Information given –

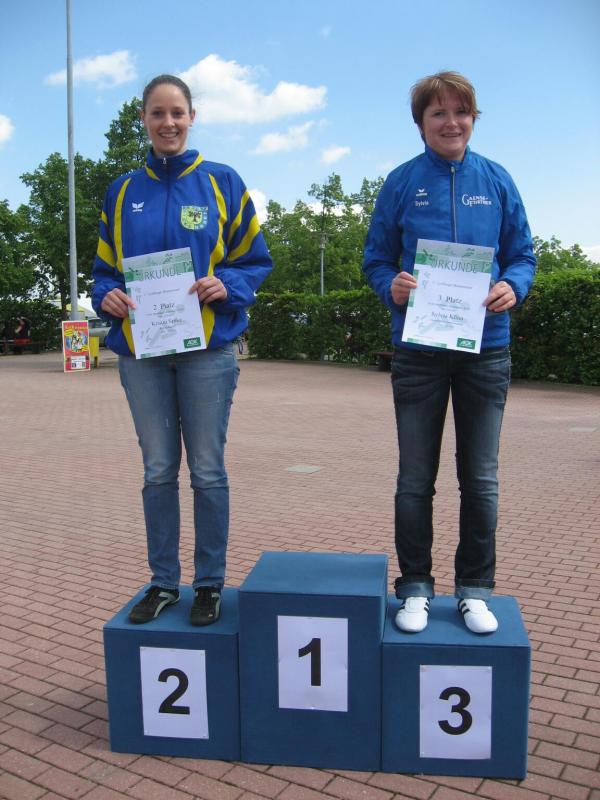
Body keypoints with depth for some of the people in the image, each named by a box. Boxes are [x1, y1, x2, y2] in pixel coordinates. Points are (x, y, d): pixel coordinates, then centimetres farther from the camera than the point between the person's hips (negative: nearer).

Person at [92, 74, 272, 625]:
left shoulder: (221, 183, 3)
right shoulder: (123, 192, 11)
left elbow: (256, 260, 4)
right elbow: (106, 267, 14)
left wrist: (227, 286, -16)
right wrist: (107, 296, -7)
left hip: (207, 349, -3)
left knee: (207, 471, 3)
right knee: (158, 471, 9)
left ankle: (210, 582, 18)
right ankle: (164, 580, 23)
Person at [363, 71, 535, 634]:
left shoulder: (496, 181, 6)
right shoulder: (401, 182, 3)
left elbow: (522, 255, 9)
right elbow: (376, 260, 5)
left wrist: (512, 287, -12)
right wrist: (392, 286, -17)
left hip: (486, 349, 1)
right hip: (418, 350, -1)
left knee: (481, 480, 9)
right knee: (415, 480, 7)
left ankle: (474, 588, 24)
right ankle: (415, 587, 23)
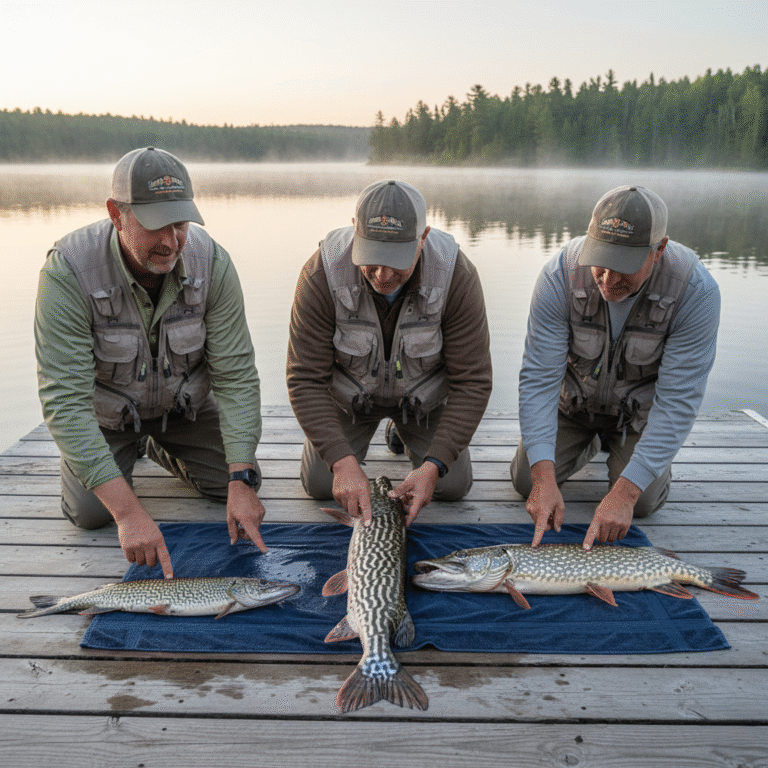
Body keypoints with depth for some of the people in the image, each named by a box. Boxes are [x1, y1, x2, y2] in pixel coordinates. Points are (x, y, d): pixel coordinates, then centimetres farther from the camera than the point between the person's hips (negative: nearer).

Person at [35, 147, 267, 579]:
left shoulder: (212, 262, -27)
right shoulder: (68, 272, -34)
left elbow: (236, 375, -23)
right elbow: (64, 401, -36)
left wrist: (241, 481, -32)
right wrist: (128, 510, -44)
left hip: (185, 403, 2)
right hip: (107, 411, -2)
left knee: (239, 485, -4)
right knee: (90, 513, -15)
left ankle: (160, 447, 26)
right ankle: (130, 449, 20)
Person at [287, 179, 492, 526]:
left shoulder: (456, 275, -32)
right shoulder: (322, 274, -33)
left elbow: (472, 382, -26)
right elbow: (305, 380, -28)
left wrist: (434, 465, -35)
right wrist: (343, 462, -39)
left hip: (425, 397, 0)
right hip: (348, 397, 0)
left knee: (453, 486, -7)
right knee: (320, 485, -7)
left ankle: (405, 430, 26)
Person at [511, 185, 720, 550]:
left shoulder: (696, 290, -32)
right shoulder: (560, 275, -31)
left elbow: (678, 402, -30)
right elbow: (538, 379, -29)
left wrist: (626, 491, -38)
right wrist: (544, 478, -39)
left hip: (641, 407, -1)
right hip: (573, 399, 1)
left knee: (642, 502, -12)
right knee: (527, 482, -4)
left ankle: (619, 446, 22)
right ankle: (589, 441, 27)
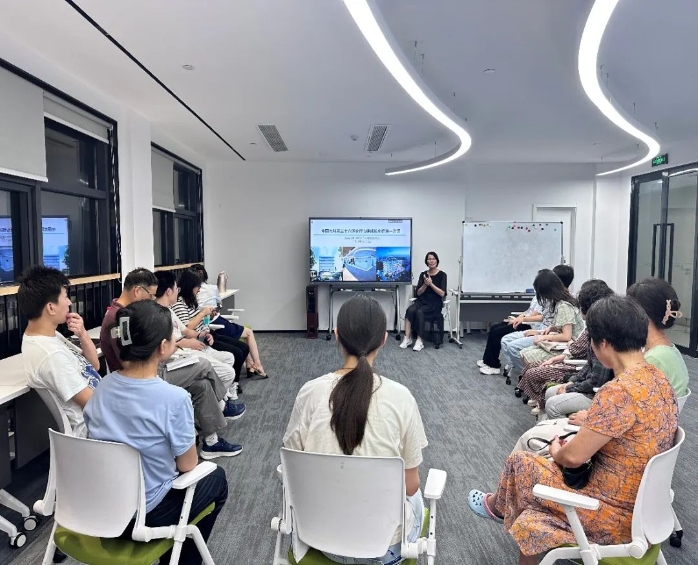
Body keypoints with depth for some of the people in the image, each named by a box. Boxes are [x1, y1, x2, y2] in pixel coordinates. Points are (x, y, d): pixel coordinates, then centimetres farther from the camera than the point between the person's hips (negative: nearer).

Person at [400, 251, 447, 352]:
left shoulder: (442, 275, 0)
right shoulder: (423, 274, 10)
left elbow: (442, 294, -8)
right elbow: (418, 293, 6)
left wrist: (431, 284, -17)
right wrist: (425, 284, -12)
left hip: (434, 304, -3)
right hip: (422, 301, 4)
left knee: (419, 312, -33)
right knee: (410, 310, -29)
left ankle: (420, 341, -29)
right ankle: (407, 338, -28)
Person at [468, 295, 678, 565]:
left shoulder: (618, 391, -30)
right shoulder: (657, 378, -1)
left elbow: (573, 456, -22)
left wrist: (556, 451, -1)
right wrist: (590, 423, 9)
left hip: (614, 514, -8)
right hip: (641, 505, 8)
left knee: (519, 462, 11)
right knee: (532, 523, 17)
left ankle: (497, 506, 42)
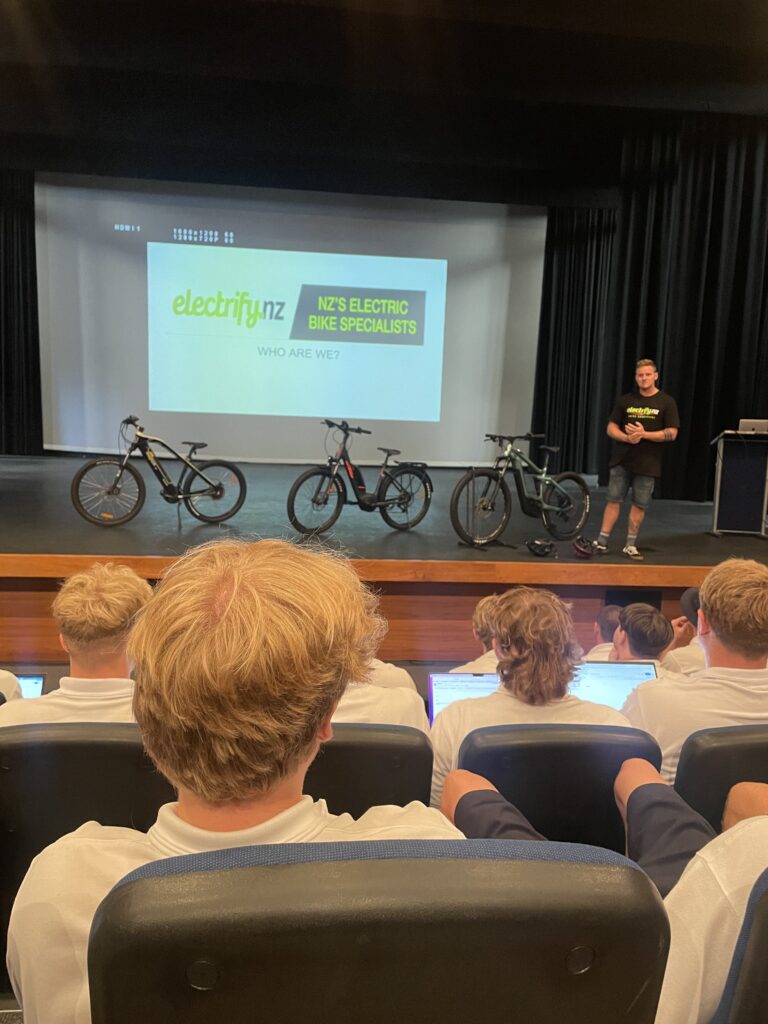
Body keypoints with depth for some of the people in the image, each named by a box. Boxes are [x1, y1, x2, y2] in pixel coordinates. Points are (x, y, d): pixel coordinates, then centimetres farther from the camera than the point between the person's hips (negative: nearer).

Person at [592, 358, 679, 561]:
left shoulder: (666, 402, 1)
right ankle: (602, 542, 5)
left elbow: (672, 433, -5)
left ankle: (630, 546, 14)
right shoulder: (626, 400, 7)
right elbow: (611, 428, 7)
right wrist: (627, 437, -13)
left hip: (647, 464, -1)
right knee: (613, 501, 1)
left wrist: (643, 434, -16)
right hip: (621, 460, 1)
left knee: (639, 505, 4)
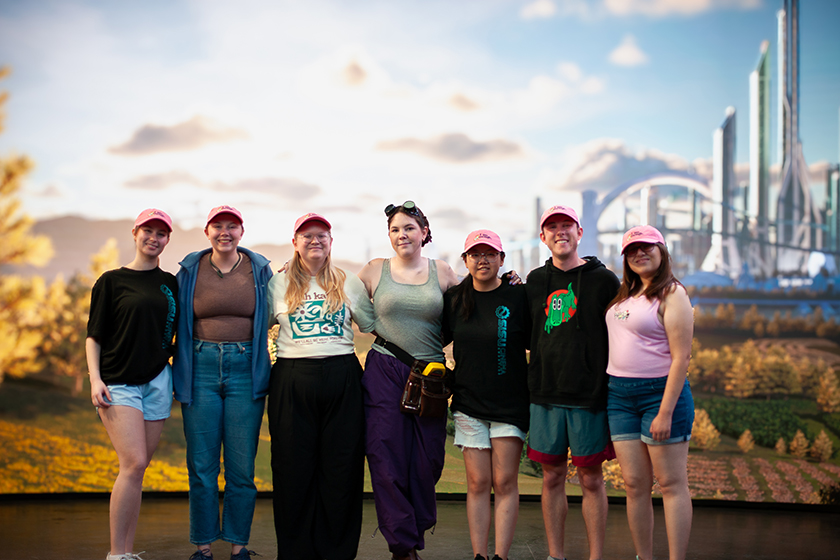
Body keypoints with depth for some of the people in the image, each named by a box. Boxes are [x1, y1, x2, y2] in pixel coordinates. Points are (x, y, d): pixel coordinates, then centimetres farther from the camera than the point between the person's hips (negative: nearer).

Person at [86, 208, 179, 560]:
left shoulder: (170, 283, 12)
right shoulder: (111, 281, 3)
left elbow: (176, 332, 21)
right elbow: (94, 336, 1)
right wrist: (95, 378, -9)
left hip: (157, 381, 4)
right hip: (118, 383, -3)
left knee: (137, 469, 4)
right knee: (133, 464, -16)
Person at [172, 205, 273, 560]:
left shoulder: (259, 270, 7)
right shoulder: (190, 270, 7)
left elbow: (270, 317, 18)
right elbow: (176, 321, 12)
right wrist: (179, 373, 6)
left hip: (245, 370, 0)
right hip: (201, 370, 0)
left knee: (241, 467, 1)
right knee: (201, 466, 2)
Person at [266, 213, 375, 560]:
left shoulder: (349, 283, 12)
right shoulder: (278, 284, 11)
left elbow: (372, 326, 18)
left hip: (342, 378, 1)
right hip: (293, 381, 0)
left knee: (341, 466, 1)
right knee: (294, 468, 1)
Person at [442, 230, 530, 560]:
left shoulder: (518, 297, -3)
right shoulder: (454, 299, 6)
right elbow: (437, 339, 17)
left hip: (510, 405, -2)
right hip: (469, 403, 2)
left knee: (505, 483, -1)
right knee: (478, 484, 3)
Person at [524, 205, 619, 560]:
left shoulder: (603, 281, -1)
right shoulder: (535, 281, 11)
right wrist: (536, 379, 8)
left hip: (589, 397, -3)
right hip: (545, 396, 3)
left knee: (591, 479, 4)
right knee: (552, 477, 8)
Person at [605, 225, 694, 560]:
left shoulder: (672, 294, -7)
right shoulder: (624, 294, 14)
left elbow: (681, 357, -14)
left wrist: (666, 412, -19)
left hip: (660, 391, -7)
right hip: (619, 394, 7)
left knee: (671, 483, -2)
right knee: (635, 485, 7)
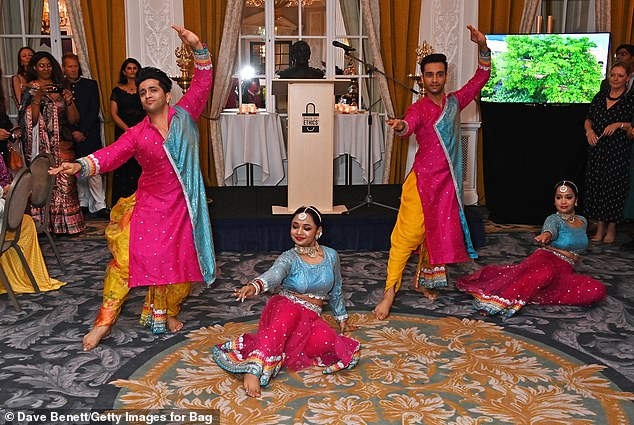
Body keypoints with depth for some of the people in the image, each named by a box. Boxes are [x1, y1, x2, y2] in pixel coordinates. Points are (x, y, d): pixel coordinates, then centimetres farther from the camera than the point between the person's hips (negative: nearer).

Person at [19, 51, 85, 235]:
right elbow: (30, 121, -6)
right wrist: (37, 98, -17)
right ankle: (43, 224, -3)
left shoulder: (61, 88, 14)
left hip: (62, 145, 3)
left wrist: (69, 101, -9)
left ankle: (67, 222, 3)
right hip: (40, 146, -2)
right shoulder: (30, 89, 5)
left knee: (65, 183, -3)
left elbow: (73, 120, 7)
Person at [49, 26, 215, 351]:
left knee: (180, 261, 6)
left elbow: (202, 84, -4)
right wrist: (80, 165, -31)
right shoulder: (137, 134, 0)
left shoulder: (184, 115, 1)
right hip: (150, 204, 0)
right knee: (127, 257, -8)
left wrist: (198, 49, -17)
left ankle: (166, 312, 32)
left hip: (183, 205, 1)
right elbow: (110, 155, -13)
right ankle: (104, 321, 3)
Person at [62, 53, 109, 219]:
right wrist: (73, 133, -4)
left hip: (89, 135, -2)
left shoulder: (91, 85, 5)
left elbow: (94, 111, -1)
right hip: (70, 137, 2)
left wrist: (82, 132, -8)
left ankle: (99, 206, -4)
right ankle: (82, 204, 13)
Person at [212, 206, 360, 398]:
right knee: (290, 309, -42)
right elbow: (274, 274, -25)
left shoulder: (331, 256, 9)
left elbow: (336, 290, 25)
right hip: (283, 309, -3)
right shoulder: (289, 258, -1)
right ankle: (254, 369, -51)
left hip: (311, 317, 3)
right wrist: (254, 286, -47)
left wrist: (342, 319, 32)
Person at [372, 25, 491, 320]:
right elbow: (409, 125, -27)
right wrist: (400, 126, -52)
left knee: (438, 234, 12)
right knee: (408, 234, -10)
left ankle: (423, 281, 30)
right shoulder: (419, 108, -6)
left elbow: (481, 78, 14)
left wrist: (482, 47, 0)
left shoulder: (454, 102, 10)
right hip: (422, 179, -5)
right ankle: (390, 293, -7)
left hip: (447, 181, 6)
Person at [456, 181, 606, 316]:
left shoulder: (583, 221, 19)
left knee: (598, 290, -27)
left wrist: (574, 258, 17)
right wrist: (544, 237, -48)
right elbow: (550, 229, -26)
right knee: (547, 272, -44)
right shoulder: (554, 219, 1)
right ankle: (497, 300, -51)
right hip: (546, 259, -5)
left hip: (565, 271, 5)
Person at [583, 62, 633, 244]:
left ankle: (612, 227, 13)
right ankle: (600, 225, 17)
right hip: (597, 149, 4)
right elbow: (588, 120, 15)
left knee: (614, 186, 0)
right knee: (596, 185, 6)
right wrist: (589, 130, -4)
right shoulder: (600, 97, 10)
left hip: (618, 151, -4)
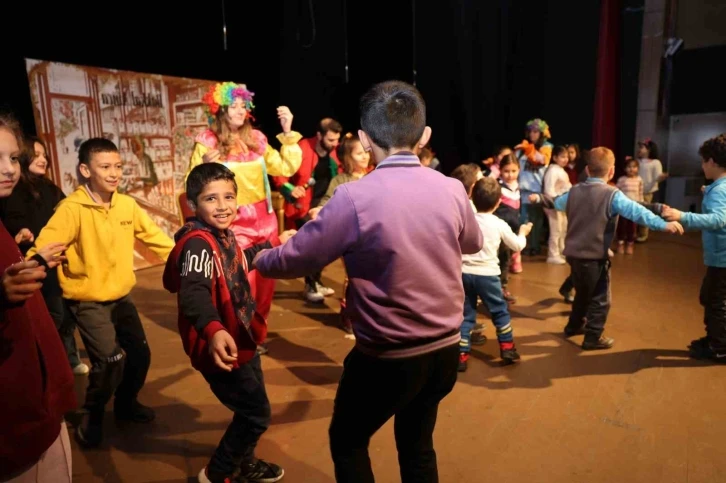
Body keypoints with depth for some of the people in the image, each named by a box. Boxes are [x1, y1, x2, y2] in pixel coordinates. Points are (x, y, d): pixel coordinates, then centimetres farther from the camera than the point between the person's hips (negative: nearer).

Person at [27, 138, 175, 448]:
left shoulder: (127, 204, -3)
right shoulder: (72, 209, -19)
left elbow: (154, 237, 6)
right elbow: (43, 248, -27)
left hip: (121, 297, 6)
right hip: (88, 301, -5)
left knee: (140, 355, 11)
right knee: (111, 361, -15)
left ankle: (125, 404, 39)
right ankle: (91, 416, 15)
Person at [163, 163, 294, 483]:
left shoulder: (222, 234, 2)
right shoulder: (198, 243, -26)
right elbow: (194, 292, -43)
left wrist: (275, 243, 30)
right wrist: (213, 330, -61)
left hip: (241, 341, 9)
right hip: (221, 348, -9)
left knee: (252, 409, 24)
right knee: (257, 414, 4)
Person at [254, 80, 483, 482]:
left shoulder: (354, 198, -21)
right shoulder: (452, 190, -7)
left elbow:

Task – Nothing but the lines from the start of the listing through the line with "left shoulder: (221, 183, 3)" belongs in the answer, each one retyped exactly and without pictures.

Response for this exercise –
Body keypoints with depth for some of the people in the image, each named by a box. Boxes are [x1, y1, x2, y2] in pixel coordinates. Points are (x, y, d): pixel coordinates, then centimetres farther from the camera than the point between the person's hips (negative: nearer).

Person at [92, 74, 272, 625]:
left shoulder: (221, 183, 3)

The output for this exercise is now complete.